The third randomized study, BENEFIT,⁵ evaluated the quadruplet of isatuximab/VRd vs the triplet of isatuximab plus lenalidomide/dexamethasone (Rd). There were important differences in this trial in that one arm (isatuximab/Rd) did not contain the proteasome inhibitor bortezomib, and in the bortezomib-containing arm, bortezomib was given weekly 3 out of 4 weeks for 12 months and then every other week for an additional 6 months. “The hope was that less frequent dosing of bortezomib would allow for less neuropathy and thus allow a longer treatment duration of bortezomib,” Dr. Martin explained. In most upfront trials, bortezomib has been given twice weekly for approximately 8 to 9 months.

“Although the follow-up is short [23 months] in BENEFIT, there was a significant improvement in the achievement of MRD negativity and complete response with MRD negativity and a lower incidence of grade ≥ 3 peripheral neuropathy,” he noted. “I think these results demonstrate that quadruplet-based therapy with a CD38 antibody plus VRd should be considered standard of care in transplant-ineligible patients.”

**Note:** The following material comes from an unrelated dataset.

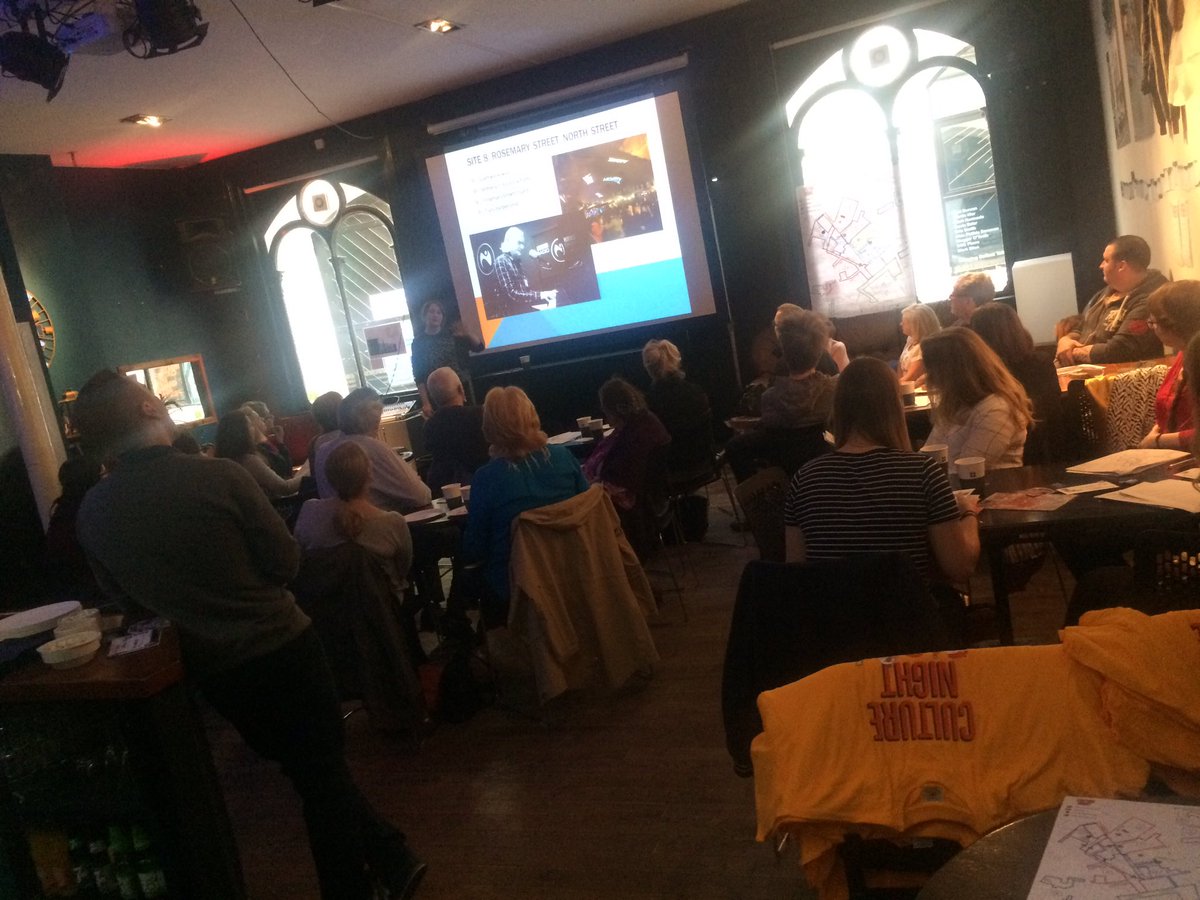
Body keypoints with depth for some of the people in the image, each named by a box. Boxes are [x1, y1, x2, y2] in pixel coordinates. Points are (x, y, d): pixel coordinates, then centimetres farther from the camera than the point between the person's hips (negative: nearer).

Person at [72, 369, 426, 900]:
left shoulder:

DISCLOSURE: Dr. Dimopoulos has received honoraria from Amgen, BeiGene, Bristol Myers Squibb, Janssen, Sanofi, and Takeda. Dr. Martin has consulted for GSK and Pfizer and has received research funding from Sanofi, Johnson & Johnson, Bristol Myers Squibb, and Amgen.

REFERENCES

1. Facon T, Dimopoulos M, Leleu X, et al: Phase 3 study results of isatuximab, bortezomib, lenalidomide, and dexamethasone (Isa-VRd) versus VRd for transplant-ineligible patients with newly diagnosed multiple myeloma (IMROZ). 2024 International Myeloma Society Annual Meeting. Abstract OA-49. Presented September 26, 2024.

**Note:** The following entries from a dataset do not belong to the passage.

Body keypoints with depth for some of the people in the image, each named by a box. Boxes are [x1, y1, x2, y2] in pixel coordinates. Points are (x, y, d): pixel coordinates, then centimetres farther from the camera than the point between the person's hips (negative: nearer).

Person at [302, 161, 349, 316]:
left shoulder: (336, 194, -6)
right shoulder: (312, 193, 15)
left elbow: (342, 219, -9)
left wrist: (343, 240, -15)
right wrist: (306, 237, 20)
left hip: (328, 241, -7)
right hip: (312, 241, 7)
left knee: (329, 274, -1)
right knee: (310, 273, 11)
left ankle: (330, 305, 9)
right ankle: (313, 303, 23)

2. Facon T, Dimopoulos MA, Leleu XP, et al: Isatuximab, bortezomib, lenalidomide, and dexamethasone for multiple myeloma. N Engl J Med 391:1597-1609, 2024.

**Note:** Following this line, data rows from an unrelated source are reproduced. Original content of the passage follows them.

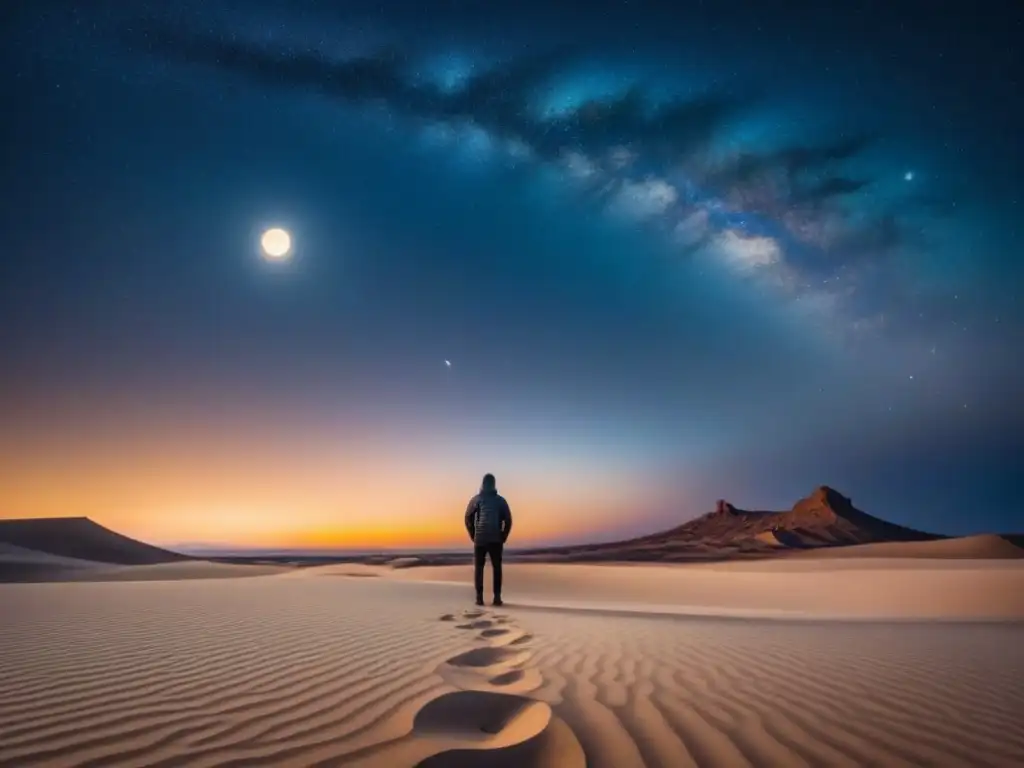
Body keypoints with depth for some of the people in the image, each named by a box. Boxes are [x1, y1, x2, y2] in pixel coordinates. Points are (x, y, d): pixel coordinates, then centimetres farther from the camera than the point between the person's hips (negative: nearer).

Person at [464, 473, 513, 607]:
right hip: (496, 539, 1)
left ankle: (479, 597, -1)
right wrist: (503, 537, 8)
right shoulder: (500, 500, 6)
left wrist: (473, 536, 7)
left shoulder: (476, 499, 4)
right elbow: (508, 520, 1)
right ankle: (497, 597, 1)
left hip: (480, 539, -1)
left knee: (478, 568, 6)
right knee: (497, 568, 8)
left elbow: (468, 519, -1)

3. Usmani SZ, Facon T, Hungria V, et al: Daratumumab SC + bortezomib/lenalidomide/dexamethasone in patients with transplant-ineligible or transplant-deferred newly diagnosed multiple myeloma: results of the phase 3 CEPHEUS study. 2024 International Myeloma Society Annual Meeting. Abstract OA-63. Presented September 27, 2024.

4. Facon T, Kumar SK, Plesner T, et al: Daratumumab, lenalidomide, and dexamethasone versus lenalidomide and dexamethasone alone in newly diagnosed multiple myeloma (MAIA): Overall survival results from a randomised, open-label, phase 3 trial. Lancet Oncol 22:1582-1596, 2021.

5. Leleu X, Hulin C, Lambert J, et al: Isatuximab plus lenalidomide and dexamethasone with weekly bortezomib versus isatuximab plus lenalidomide and dexamethasone in newly diagnosed transplant ineligible multiple myeloma. The BENEFIT (IFM 2020-05) study. 2024 International Myeloma Society Annual Meeting. Abstract OA-52. Presented September 26, 2024.